Deuteronomy 16:21, Deuteronomy 16:22

The pathways to temptation to be shunned.

A rash and hare-brained pilot may venture as near as he can to a sunken reef, but a wise captain will prefer plenty of sea-room. It is no proof of wisdom to tamper with temptation. One cannot handle pitch without being defiled.

I. GOD WISHES TO IMPART TO MEN HIS OWN FEELING TOWARDS IDOLATRY. (Deuteronomy 16:22.) To be like God is the summit of every good man's ambition. This is God's intention also. But the attainment can only gradually be made. We must have God's thoughts rooted in us; we must cultivate similar feelings; we must cherish similar purposes or we cannot be like him in character. Idolatry corrupts the soul and generates death. To know and worship God leads up to richest life.

II. EXTERNAL AIDS TO IDOLATRY MUST BE CAREFULLY AVOIDED. A stone which is a stumbling-block to a child has no peril for a strong man; for the sake of the young and the weak, the stone should be taken out of the way. It is wise and noble to abstain from self-indulgences which will imperil the piety of others. A shady grove would be pleasant enough for worshippers in the scorching climate of the East; nevertheless, if it shall tend in the least measure to lure the ignorant into idolatry, we will forego the pleasure. This is Godlike, to deny self in order to bless others. If umbrageous groves make my weak brother to offend, I will endure the noontide heat so long as life shall last. Our mental tastes, our love of the beautiful, our desire for pleasure,—all must give way to honest endeavor for the moral elevation of the race.

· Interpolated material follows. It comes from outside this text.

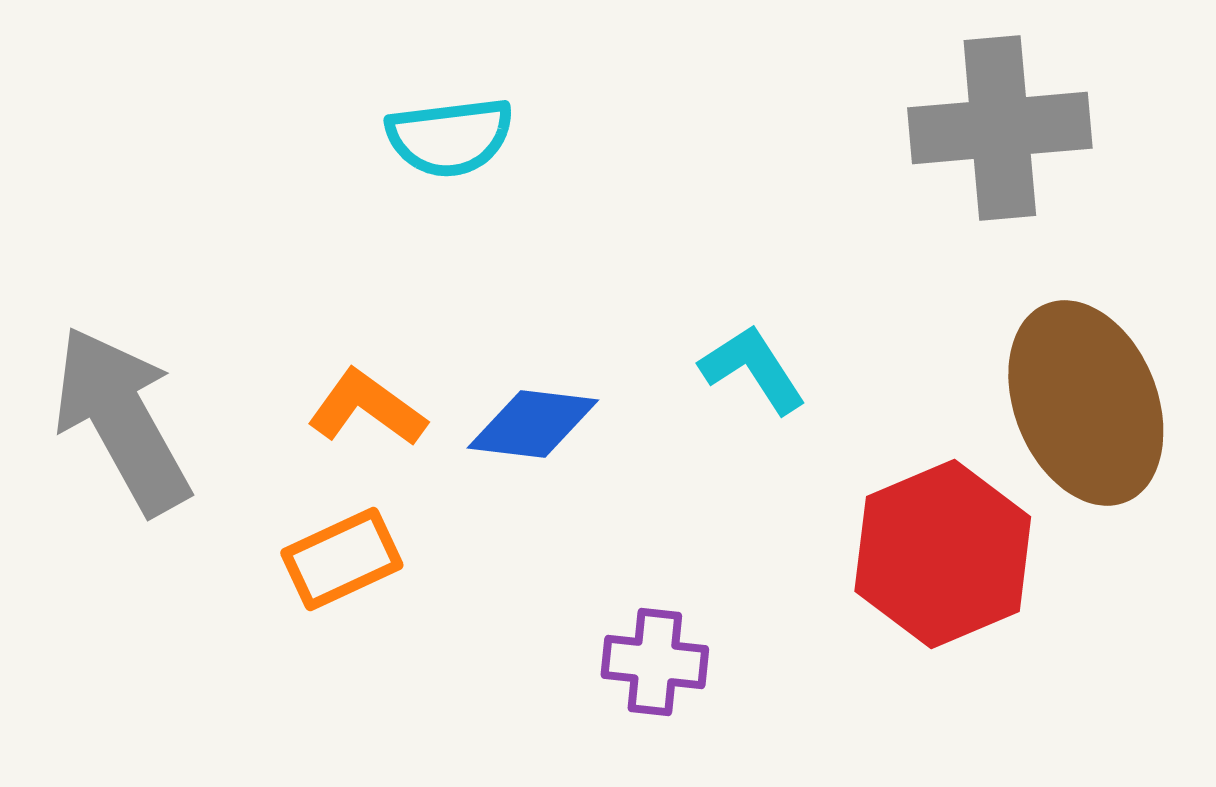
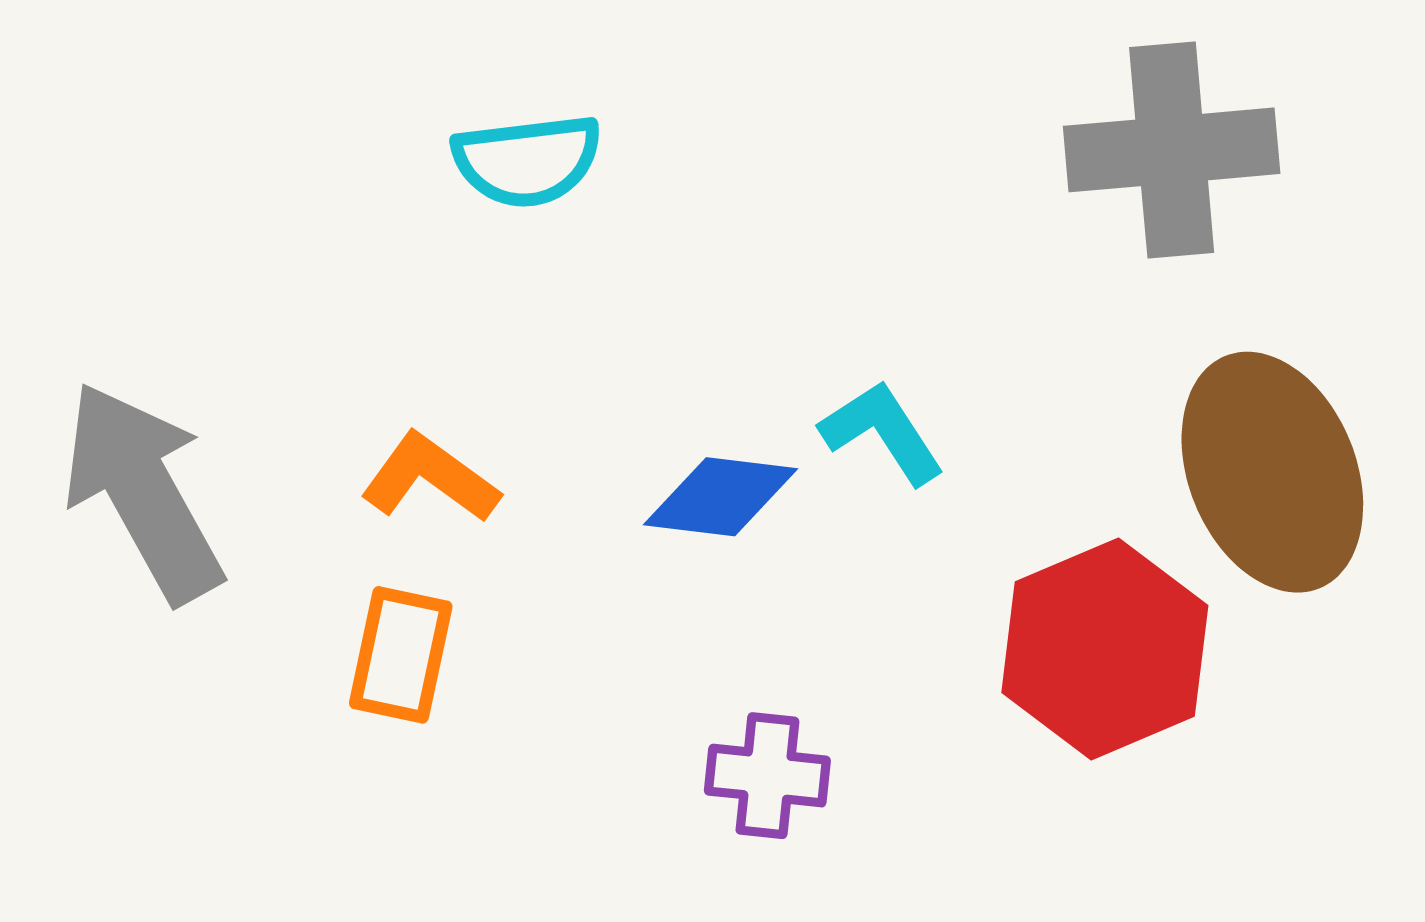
blue diamond: (533, 424) -> (721, 497), moved
orange rectangle: (342, 559) -> (401, 655), turned -53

III. GOD'S FATHERLY KINDNESS IS EXPRESSED IN THESE PLAIN PRECEPTS. We might reach these wise maxims as reasonable deductions from moral principles; yet they come to us clothed with irresistible authority, when they appear as the revealed will of God, A twofold light blends to point out the path of human conduct, viz. the light of conscience and the light of Scripture; yet these twin rays emanate from the selfsame sun.—D.